2) In normal human brain, immunoreactive hfe protein is detectable in choroid plexus, ependymal cells and endothelial cells, but not in neurons (Connor et al. J Alz Dis 3: 471-477, 2001). In AD brain, there appears to be additional expression of hfe protein in neurons, astrocytes and senile plaques (ibid.). If, as mentioned above, the hfe protein attenuates the affinity of the transferrin receptor for diferric transferrin, shouldn't the up-regulation of the hfe protein (normal or mutant) be construed as an attempt by the brain to suppress iron deposition in AD rather than be interpreted as contributory to the disease process?

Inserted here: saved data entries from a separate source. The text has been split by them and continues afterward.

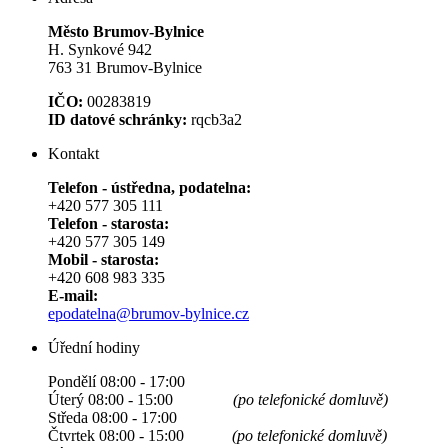
Město Brumov-Bylnice
H. Synkové 942
763 31 Brumov-Bylnice
IČO:
00283819
ID datové schránky:
rqcb3a2
Kontakt
Telefon - ústředna, podatelna:
+420 577 305 111
Telefon - starosta:
+420 577 305 149
Mobil - starosta:
+420 608 983 335
E-mail:
epodatelna@brumov-bylnice.cz
Úřední hodiny
Pondělí 08:00 - 17:00
Úterý 08:00 - 15:00
(po telefonické domluvě)
Středa 08:00 - 17:00
Čtvrtek 08:00 - 15:00
(po telefonické domluvě)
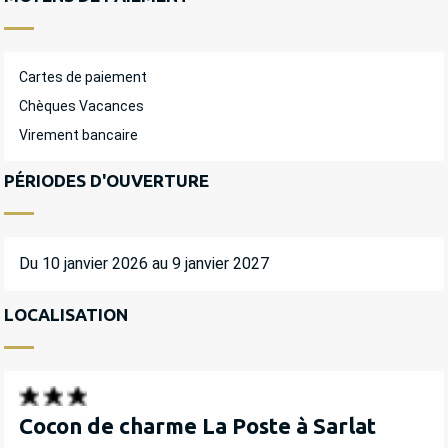
Cartes de paiement
Chèques Vacances
Virement bancaire
PÉRIODES D'OUVERTURE
Du 10 janvier 2026 au 9 janvier 2027
LOCALISATION
Cocon de charme La Poste à Sarlat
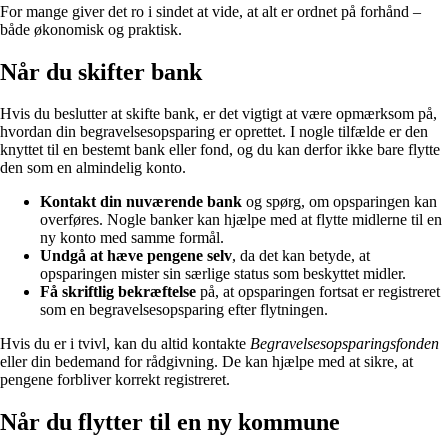
For mange giver det ro i sindet at vide, at alt er ordnet på forhånd –
både økonomisk og praktisk.
Når du skifter bank
Hvis du beslutter at skifte bank, er det vigtigt at være opmærksom på,
hvordan din begravelsesopsparing er oprettet. I nogle tilfælde er den
knyttet til en bestemt bank eller fond, og du kan derfor ikke bare flytte
den som en almindelig konto.
Kontakt din nuværende bank
og spørg, om opsparingen kan
overføres. Nogle banker kan hjælpe med at flytte midlerne til en
ny konto med samme formål.
Undgå at hæve pengene selv
, da det kan betyde, at
opsparingen mister sin særlige status som beskyttet midler.
Få skriftlig bekræftelse
på, at opsparingen fortsat er registreret
som en begravelsesopsparing efter flytningen.
Hvis du er i tvivl, kan du altid kontakte
Begravelsesopsparingsfonden
eller din bedemand for rådgivning. De kan hjælpe med at sikre, at
pengene forbliver korrekt registreret.
Når du flytter til en ny kommune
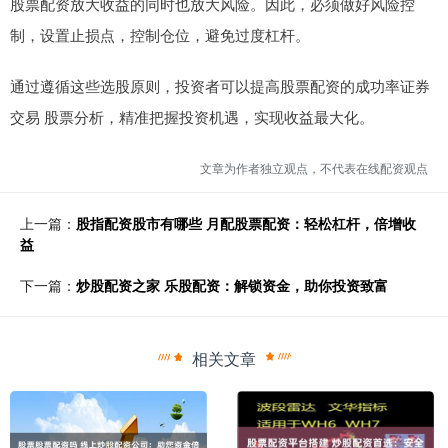
股票配资放大收益的同时也放大风险。因此，必须做好风险控
制，设置止损点，控制仓位，避免过度杠杆。
通过遵循这些选股原则，投资者可以提高股票配资的成功率证券
交易 股票分析，精准把握投资机遇，实现收益最大化。
文章为作者独立观点，不代表在线配资观点
上一篇：
股指配资股市有哪些 月配股票配资：轻松杠杆，倍增收
益
下一篇：
炒股配资之家 乐股配资：解锁资金，助你投资致富
相关文章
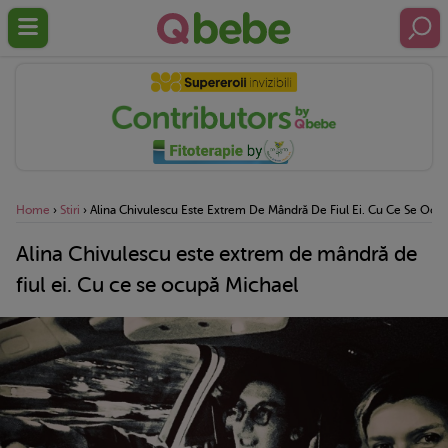
Home
›
Stiri
›
Alina Chivulescu Este Extrem De Mândră De Fiul Ei. Cu Ce Se Ocu
Alina Chivulescu este extrem de mândră de
fiul ei. Cu ce se ocupă Michael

3) Is the age of onset of Parkinson's disease, a condition characterized by excessive iron deposition in the substantia nigra, also accelerated in patients bearing the C282Y or H63D mutations? Is the hfe protein expressed in the human nigra and, if so, in which cell types?
4) Moalem et al cite literature implicating elevated levels of circulating lead and aluminum in individuals bearing hfe mutations. Given the longstanding debate concerning the role of brain aluminum deposition in AD, it may be worthwhile to determine whether brain aluminum levels in AD patients correlate with hfe status.

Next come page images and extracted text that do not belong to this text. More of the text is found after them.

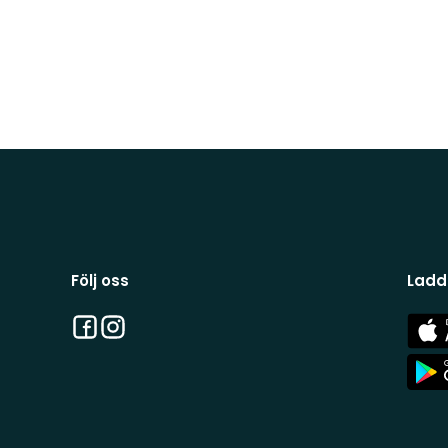
Följ oss
Ladd
Facebook
Instagram
App
Stor
App
Stor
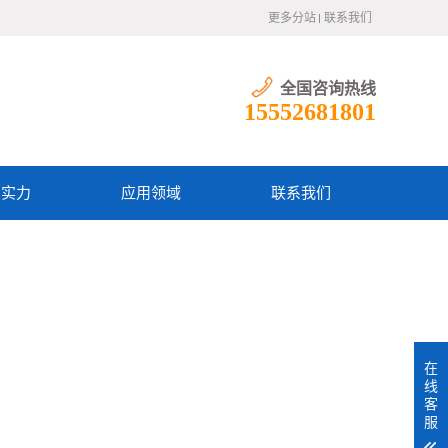
更多分站
联系我们
全国咨询热线
15552681801
产实力
应用领域
联系我们
在
线
客
服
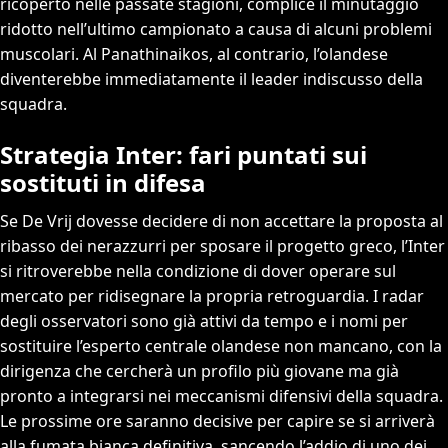
ricoperto nelle passate stagioni, complice il minutaggio
ridotto nell’ultimo campionato a causa di alcuni problemi
muscolari. Al Panathinaikos, al contrario, l’olandese
diventerebbe immediatamente il leader indiscusso della
squadra.
Strategia Inter: fari puntati sui
sostituti in difesa
Se De Vrij dovesse decidere di non accettare la proposta al
ribasso dei nerazzurri per sposare il progetto greco, l’Inter
si ritroverebbe nella condizione di dover operare sul
mercato per ridisegnare la propria retroguardia. I radar
degli osservatori sono già attivi da tempo e i nomi per
sostituire l’esperto centrale olandese non mancano, con la
dirigenza che cercherà un profilo più giovane ma già
pronto a integrarsi nei meccanismi difensivi della squadra.
Le prossime ore saranno decisive per capire se si arriverà
alla fumata bianca definitiva, sancendo l’addio di uno dei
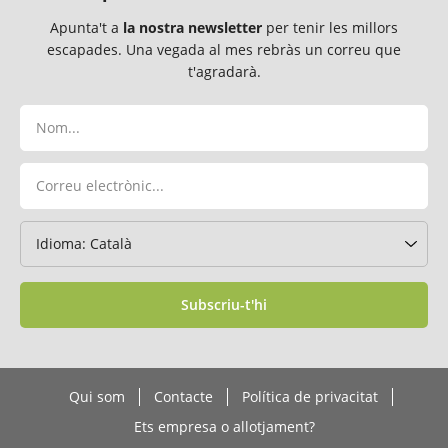
Apunta't a
la nostra newsletter
per tenir les millors
escapades. Una vegada al mes rebràs un correu que
t'agradarà.
Subscriu-t'hi
Qui som
Contacte
Política de privacitat
Ets empresa o allotjament?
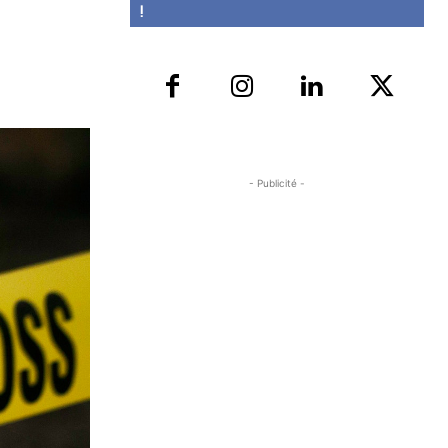
!
- Publicité -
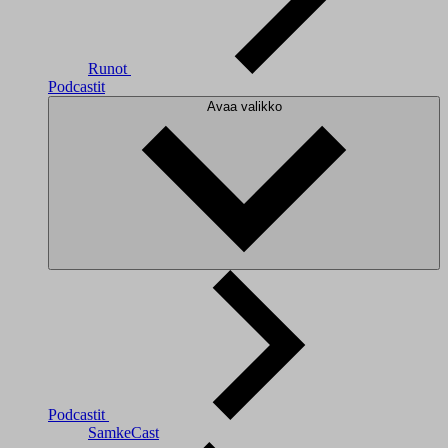
Runot
Podcastit
Avaa valikko
Podcastit
SamkeCast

5) Moalem et al describe some interesting gender differences in the relationship of hfe status to the development of familial AD. Several authors have argued that menses-related iron losses may be protective in women homozygous or heterozygous for mutant hfe. Is there any evidence that sex hormones modulate tissue iron stores by directly affecting the expression of the hfe protein?